Students and faculty from the USC Health Sciences campus partner with the Hope through Housing Foundation to help low-income and disabled residents living in affordable housing.
By USC Health Sciences Public Relations and Marketing
National Community Renaissance (CORE) and its Hope through Housing Foundation are partnering with the Keck School of Medicine of USC and the USC Health Sciences campus health professional schools to help low-income seniors and disabled residents living in affordable housing.
The Keck Interprofessional Geriatric Group is a pilot project involving USC faculty and health professional students at the Keck School, the Division of Occupational Science and Occupational Therapy, the Division of Biokinesiology and Physical Therapy, the School of Pharmacy and the Ostrow School of Dentistry. The inter-professional (IP) student-faculty teams will assist chronically ill residents with limited access to medical care.
“We need to determine methodologies and innovations that will address the care of our senior and disabled population,” said Steve PonTell, president and chief executive officer of National CORE. “The Affordable Care Act includes provisions for hearty home-and-community-based growth. This program brings the services needed most to a vulnerable group that has limited access to care and treatment.”
Over an eight-month period, the IP teams will work individually with the Hope Through Housing residents enrolled in the program and to assess and make recommendations for their health needs. The program will also offer health education talks to the entire housing community.
“Comprehensive geriatric care is best given in inter-professional teams, whereby each health professional is working within their expertise to meet the multiple and complex health needs of the elderly,” said Jo Marie Reilly, M.D., co-director of the Keck School Primary Care and Community Medicine Program.
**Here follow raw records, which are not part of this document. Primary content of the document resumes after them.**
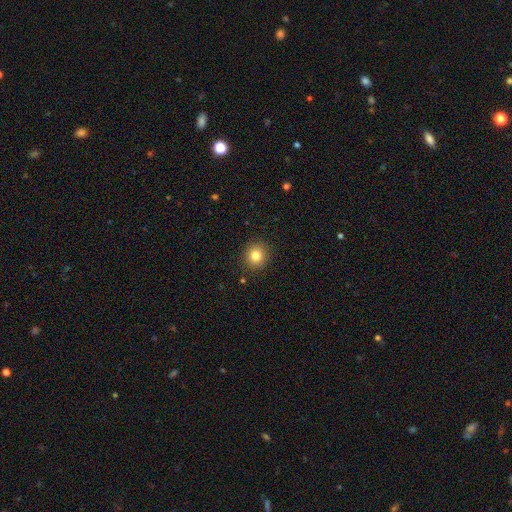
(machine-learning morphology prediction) Smooth or featured?
  - smooth: 82% *
  - star or artifact: 11%
  - featured or disk: 7%
How rounded?
  - round: 88% *
  - in between: 11%
  - cigar-shaped: 1%
Merging?
  - none: 90% *
  - minor disturbance: 7%
  - major disturbance: 2%
  - merger: 1%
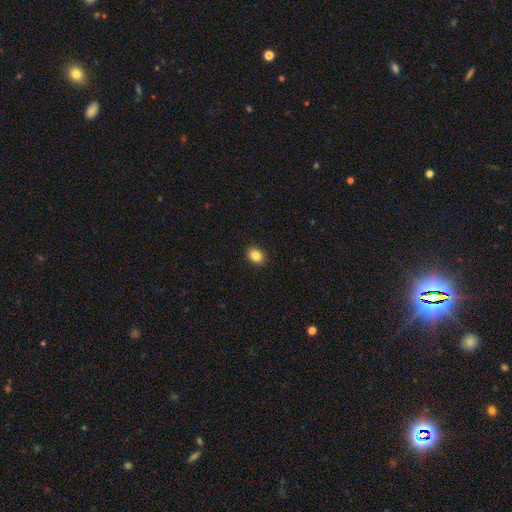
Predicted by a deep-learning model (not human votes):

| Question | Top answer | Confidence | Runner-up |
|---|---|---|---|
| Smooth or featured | smooth | 85% | star or artifact (9%) |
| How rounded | in between | 59% | round (40%) |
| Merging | none | 91% | minor disturbance (6%) |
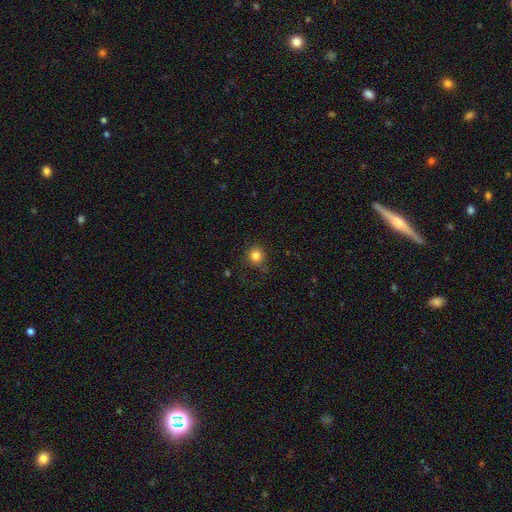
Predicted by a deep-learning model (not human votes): This is clearly a smooth galaxy (83%). How rounded: clearly round (91%). Merging: clearly none (80%).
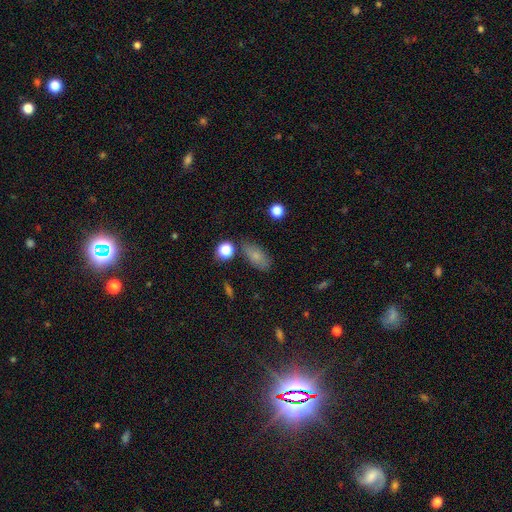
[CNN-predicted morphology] Smooth or featured? Predicted: smooth (p=0.78). How rounded? Predicted: in between (p=0.86). Merging? Predicted: none (p=0.76).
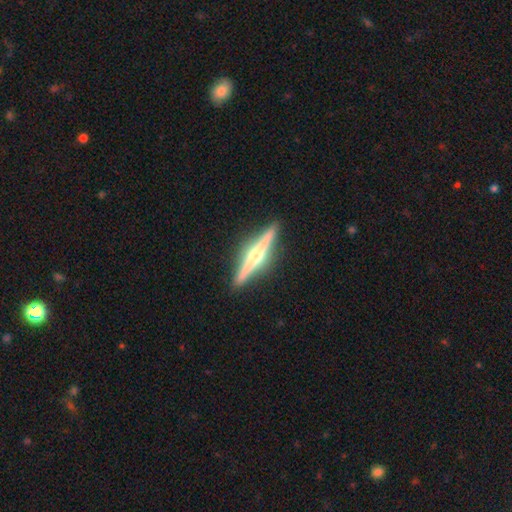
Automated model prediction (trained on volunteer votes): This is likely a featured or disk galaxy (80%). It is clearly viewed edge-on (98%). Edge-on bulge: clearly rounded (92%). Merging: clearly none (91%).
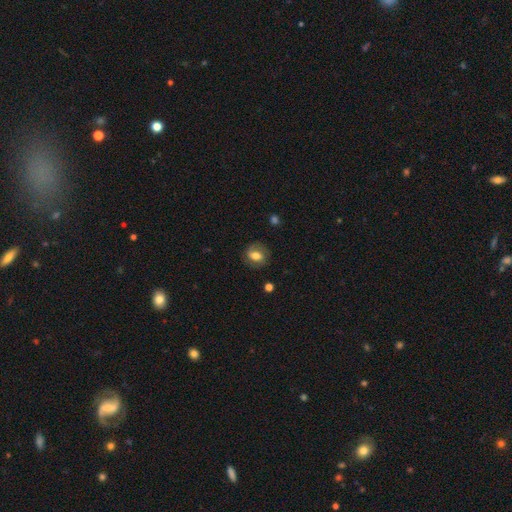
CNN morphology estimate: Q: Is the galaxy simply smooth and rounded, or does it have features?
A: smooth — 64%.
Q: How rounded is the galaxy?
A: in between — 50%.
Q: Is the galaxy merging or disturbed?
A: none — 77%.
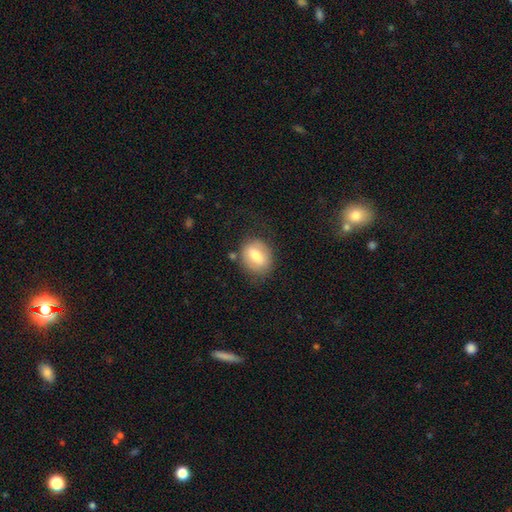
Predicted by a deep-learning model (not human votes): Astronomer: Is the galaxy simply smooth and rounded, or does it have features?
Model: smooth — 65%.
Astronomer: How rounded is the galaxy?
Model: in between — 52% (runner-up: round, 47%).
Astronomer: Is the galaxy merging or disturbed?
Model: none — 74%.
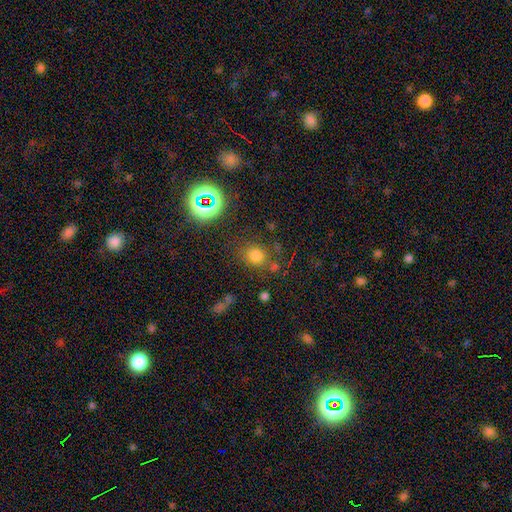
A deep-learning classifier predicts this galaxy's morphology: type=smooth (71%); roundness=round (71%); merging=none (73%).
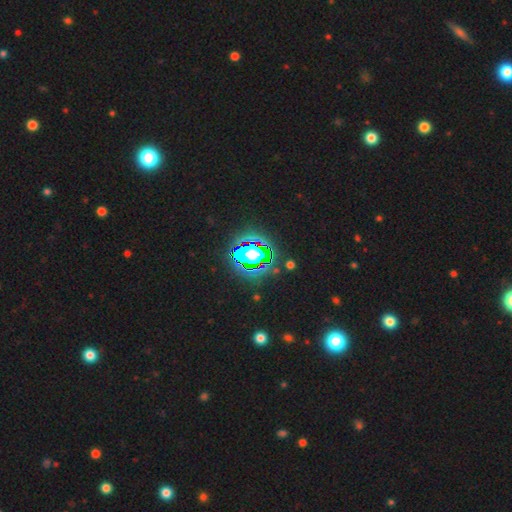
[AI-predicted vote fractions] smooth_or_featured: star or artifact (p=0.64) [alt: smooth p=0.22]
The assessments will take place in familiar surroundings – the residents’ homes – and a focused plan of care will be created. Said Reilly, “As health care strives to be more efficient and patient-centered, our health professional schools are training future professionals – professionals who are prepared to meet and understand the roles that multiple providers play in meeting community health needs.”
PonTell said he expects this model “to be replicable and to show that this population will experience a favorable change in their health with this kind of intervention.”
National CORE is the third largest national nonprofit developer of affordable housing, having serviced more than 250,000 residents in the past 20 years. During the past 15 years, National CORE’s Hope through Housing subsidiary has provided more than 2 million hours in supportive services to enhance quality of life, including preschool, afterschool and senior wellness programs.
Based in Rancho Cucamonga, CORE has 80 developments serving more than 25,000 residents in California, Texas, Arkansas and Florida.